LA Film Fest Review: The Babushkas of Chernobyl, by David Bax
Not only is The Babushkas of Chernobyl a great title for a film, it’s one that will never be accused of false advertising. The subjects of Anne Bogart and Holly Morris’ documentary are every bit the classic ideal of the babushka, tough but sweet old ladies who are as colorful in their character as the multi-hued scarfs they wrap around their heads. And they do indeed live in the almost completely uninhabited are outside the Chernobyl nuclear power plant, where a reactor disaster took place 29 years ago.
In the days after the reactor exploded, everyone in a 30 kilometer radius was evacuated and told they could never return. It wasn’t long, though, before some people – mostly women and mostly of older generations – snuck back in to resume residence in the place they’d called home long before the power plant was even there. The Ukrainian government tolerates and even aids their technically illegal presence because, as one scientist admits, “old age will kill them before the radiation will.” Now they are in their 80s and 90s and very few of them are left – fewer than 100 in the entire Exclusion Zone.
It’s easy to see why these women have survived so long. Down to the person, they are tough as nails. They fend for themselves, fishing the radiated waters, farming the radiated soil (one of them cheerfully gives a tour of her large garden, then shuts the gate and says, “Stay out!”) and they love vodka (“Goodbye brains! See you tomorrow!” goes one toast).
As far as why they returned, it would be simply and not entirely incorrect to say that they were just too stubborn to change their way of life. The reasoning runs deeper and more fundamental than that. These women knew the risks and returned because they made a decision that the quality of their life would be more important to them than the quantity of it. Now, all these years later, they’ve had both. They remain, like living museum exhibits, vestiges of a dying way of life. Were you to ask the babushkas, though, whether they returned for themselves or for their history, I doubt they’d recognize the difference.

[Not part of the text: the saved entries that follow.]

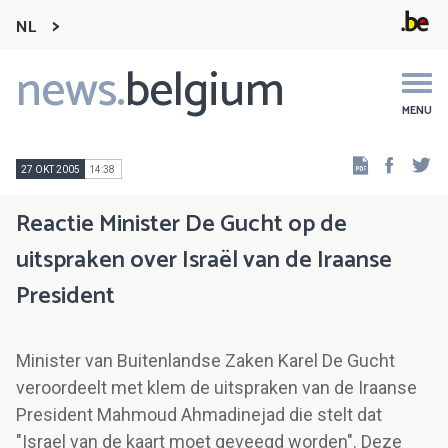
NL
news.
belgium
Main
navigation
MENU
Faceb
Tw
27 OKT 2005
14:38
Reactie Minister De Gucht op de
uitspraken over Israël van de Iraanse
President
Minister van Buitenlandse Zaken Karel De Gucht
veroordeelt met klem de uitspraken van de Iraanse
President Mahmoud Ahmadinejad die stelt dat
"Israel van de kaart moet geveegd worden". Deze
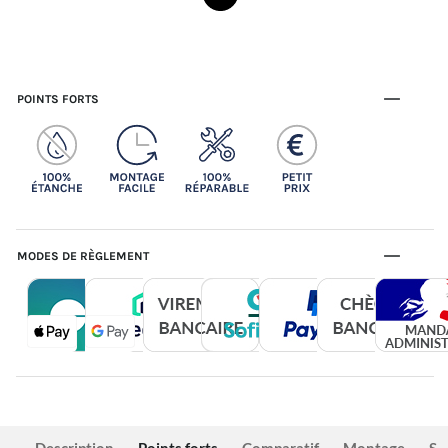
POINTS FORTS
MODES DE RÈGLEMENT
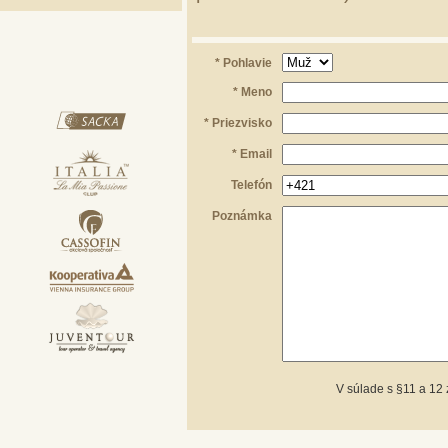
* Pohlavie
* Meno
* Priezvisko
* Email
Telefón
Poznámka
V súlade s §11 a 12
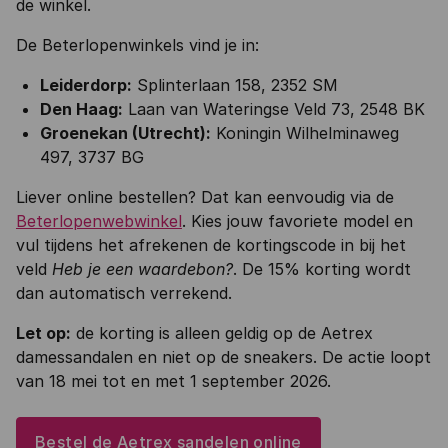
de winkel.
De Beterlopenwinkels vind je in:
Leiderdorp:
Splinterlaan 158, 2352 SM
Den Haag:
Laan van Wateringse Veld 73, 2548 BK
Groenekan (Utrecht):
Koningin Wilhelminaweg
497, 3737 BG
Liever online bestellen? Dat kan eenvoudig via de
Beterlopenwebwinkel
. Kies jouw favoriete model en
vul tijdens het afrekenen de kortingscode in bij het
veld
Heb je een waardebon?
. De 15% korting wordt
dan automatisch verrekend.
Let op:
de korting is alleen geldig op de Aetrex
damessandalen en niet op de sneakers. De actie loopt
van 18 mei tot en met 1 september 2026.
Bestel de Aetrex sandelen online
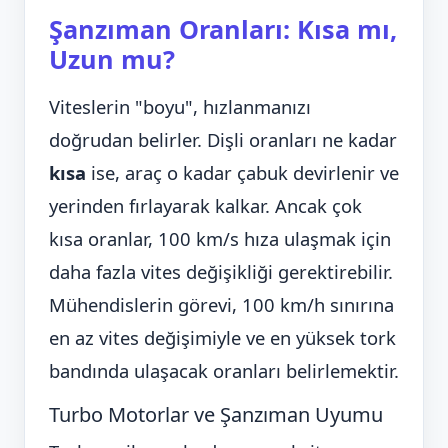
Şanzıman Oranları: Kısa mı,
Uzun mu?
Viteslerin "boyu", hızlanmanızı
doğrudan belirler. Dişli oranları ne kadar
kısa
ise, araç o kadar çabuk devirlenir ve
yerinden fırlayarak kalkar. Ancak çok
kısa oranlar, 100 km/s hıza ulaşmak için
daha fazla vites değişikliği gerektirebilir.
Mühendislerin görevi, 100 km/h sınırına
en az vites değişimiyle ve en yüksek tork
bandında ulaşacak oranları belirlemektir.
Turbo Motorlar ve Şanzıman Uyumu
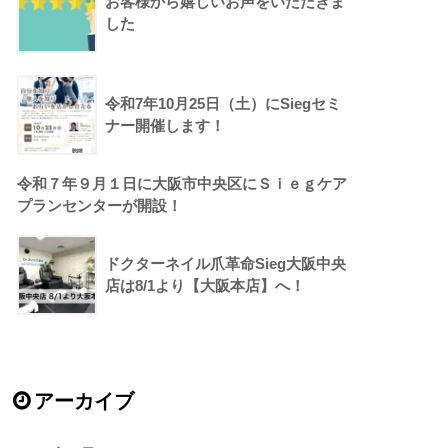
お客様から嬉しいお声をいただきま
した
令和7年10月25日（土）にSiegセミ
ナー開催します！
令和７年９月１日に大阪市中央区にＳｉｅｇケア
プランセンターが開設！
ドクターネイル爪革命Sieg大阪中央
店は8/1より【大阪本店】へ！
アーカイブ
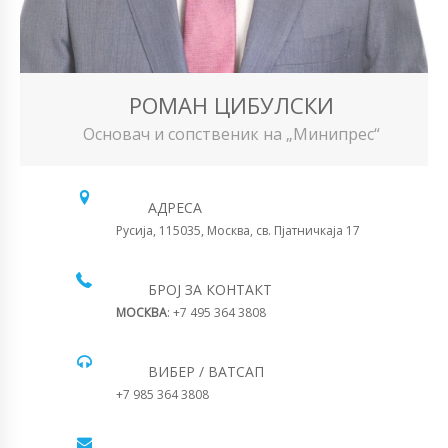
РОМАН ЦИБУЛСКИ
Основач и сопственик на „Минипрес“
АДРЕСА
Русија, 115035, Москва, св. Пјатничкаја 17
БРОЈ ЗА КОНТАКТ
МОСКВА
: +7 495 364 3808
ВИБЕР / ВАТСАП
+7 985 364 3808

So these women remain and remind Ukraine of its past. Most ignore them. Some work to care for them, delivering pension checks and arranging doctor’s visits. To another, younger, portion of the Ukrainian populace, though, Chernobyl has taken on a different meaning. Young men (exclusively men as far as we see in the film), calling themselves “Stalkers,” after a popular video game, sneak into the exclusion zone to revel in its decrepit beauty. One of them calls the ghost town of Pripyat a “post-apocalyptic romance.” To them, the past is something other than reality. It’s a story or a legend. To the babushkas, it’s as vibrant and immediate as the rising sun. The Babushkas of Chernobyl beautifully and nobly captures the moment in time that these two worlds overlap.